Novos passos – Em 2013, mais sete municípios
paraenses receberão as ações do Conquistando a Liberdade. A Superintendência do
Sistema Penitenciário do Pará realizou, em 14/03, um seminário com juízes,
policiais militares e diretores das unidades penitenciárias envolvidas para
formá-los dentro das perspectivas do projeto. Os novos municípios atendidos
serão Belém, Cametá, Castanhal, Bragança, Tucuruí, Altamira e Redenção,
localizados em regiões diversas do estado.

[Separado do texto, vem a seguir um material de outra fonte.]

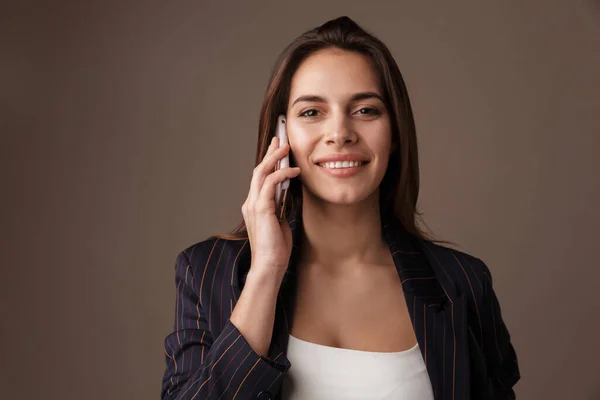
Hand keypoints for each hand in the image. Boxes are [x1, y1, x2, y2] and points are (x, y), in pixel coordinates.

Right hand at [241, 137, 300, 279]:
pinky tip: (294, 170)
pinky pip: (270, 184)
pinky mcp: (261, 209)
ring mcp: (254, 205)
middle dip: (270, 152)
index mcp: (254, 206)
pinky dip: (282, 174)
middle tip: (280, 138)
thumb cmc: (276, 249)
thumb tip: (287, 195)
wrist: (269, 266)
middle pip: (259, 170)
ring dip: (275, 158)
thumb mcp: (280, 223)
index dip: (268, 161)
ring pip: (261, 173)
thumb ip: (280, 208)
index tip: (277, 148)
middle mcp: (251, 202)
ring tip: (286, 147)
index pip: (260, 178)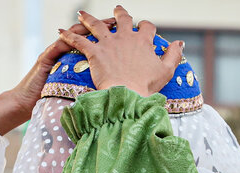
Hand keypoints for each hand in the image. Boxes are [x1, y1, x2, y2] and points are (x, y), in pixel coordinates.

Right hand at [11, 17, 116, 117]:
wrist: (26, 103)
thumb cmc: (51, 100)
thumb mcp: (74, 92)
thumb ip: (88, 86)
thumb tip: (110, 92)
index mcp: (73, 59)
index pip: (92, 43)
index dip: (107, 36)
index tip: (123, 33)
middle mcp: (64, 52)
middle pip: (83, 35)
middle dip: (99, 26)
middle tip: (115, 22)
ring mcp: (53, 54)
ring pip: (69, 37)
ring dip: (82, 30)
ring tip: (95, 26)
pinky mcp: (44, 60)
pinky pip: (55, 48)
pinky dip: (63, 42)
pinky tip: (71, 38)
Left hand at [58, 5, 183, 96]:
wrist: (127, 94)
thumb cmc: (146, 86)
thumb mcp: (166, 71)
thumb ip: (173, 55)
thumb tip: (180, 43)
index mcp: (143, 41)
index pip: (146, 27)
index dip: (146, 27)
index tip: (145, 28)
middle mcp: (125, 37)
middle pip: (122, 19)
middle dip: (119, 14)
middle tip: (116, 11)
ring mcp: (108, 43)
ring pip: (96, 25)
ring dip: (88, 18)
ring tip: (81, 14)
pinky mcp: (94, 52)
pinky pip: (78, 41)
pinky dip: (67, 36)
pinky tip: (59, 31)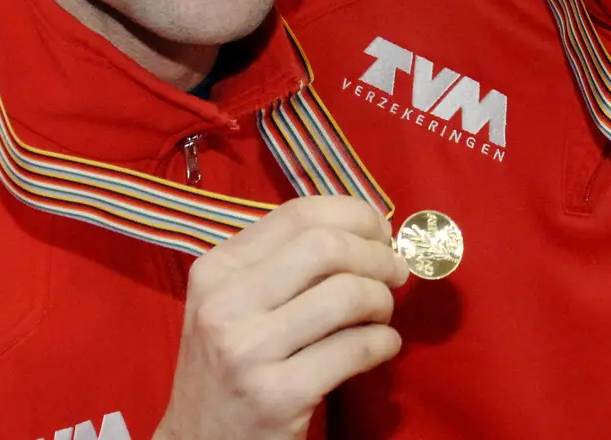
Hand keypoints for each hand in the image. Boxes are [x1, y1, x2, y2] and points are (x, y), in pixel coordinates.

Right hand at [154, 196, 409, 439]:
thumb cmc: (228, 367)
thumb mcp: (234, 305)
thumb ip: (284, 264)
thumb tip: (368, 230)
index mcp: (216, 269)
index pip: (300, 213)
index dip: (356, 215)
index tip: (381, 233)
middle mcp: (224, 304)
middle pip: (327, 246)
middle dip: (377, 256)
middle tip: (394, 274)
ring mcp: (247, 351)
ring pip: (347, 294)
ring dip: (382, 301)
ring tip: (381, 316)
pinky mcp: (276, 396)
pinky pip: (356, 348)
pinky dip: (384, 343)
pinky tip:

A iniciativa do Pará chamou a atenção do Conselho
Nacional de Justiça e o Departamento de Monitoramento e Fiscalização do Sistema
Carcerário e do Sistema de Execução de Medidas Socioeducativas (DMF) do CNJ já
estuda um mecanismo para levar o exemplo do projeto Conquistando a Liberdade
para outros estados.
“O projeto merece atenção por ter um modelo de reinserção
social muito criativo. Além de melhorar a autoestima do preso, coloca o apenado
em contato com estudantes e ainda proporciona o conserto de unidades escolares
e outros prédios públicos. É uma iniciativa que precisa ser replicada em nível
nacional”, defendeu o coordenador do DMF, juiz Luciano André Losekann.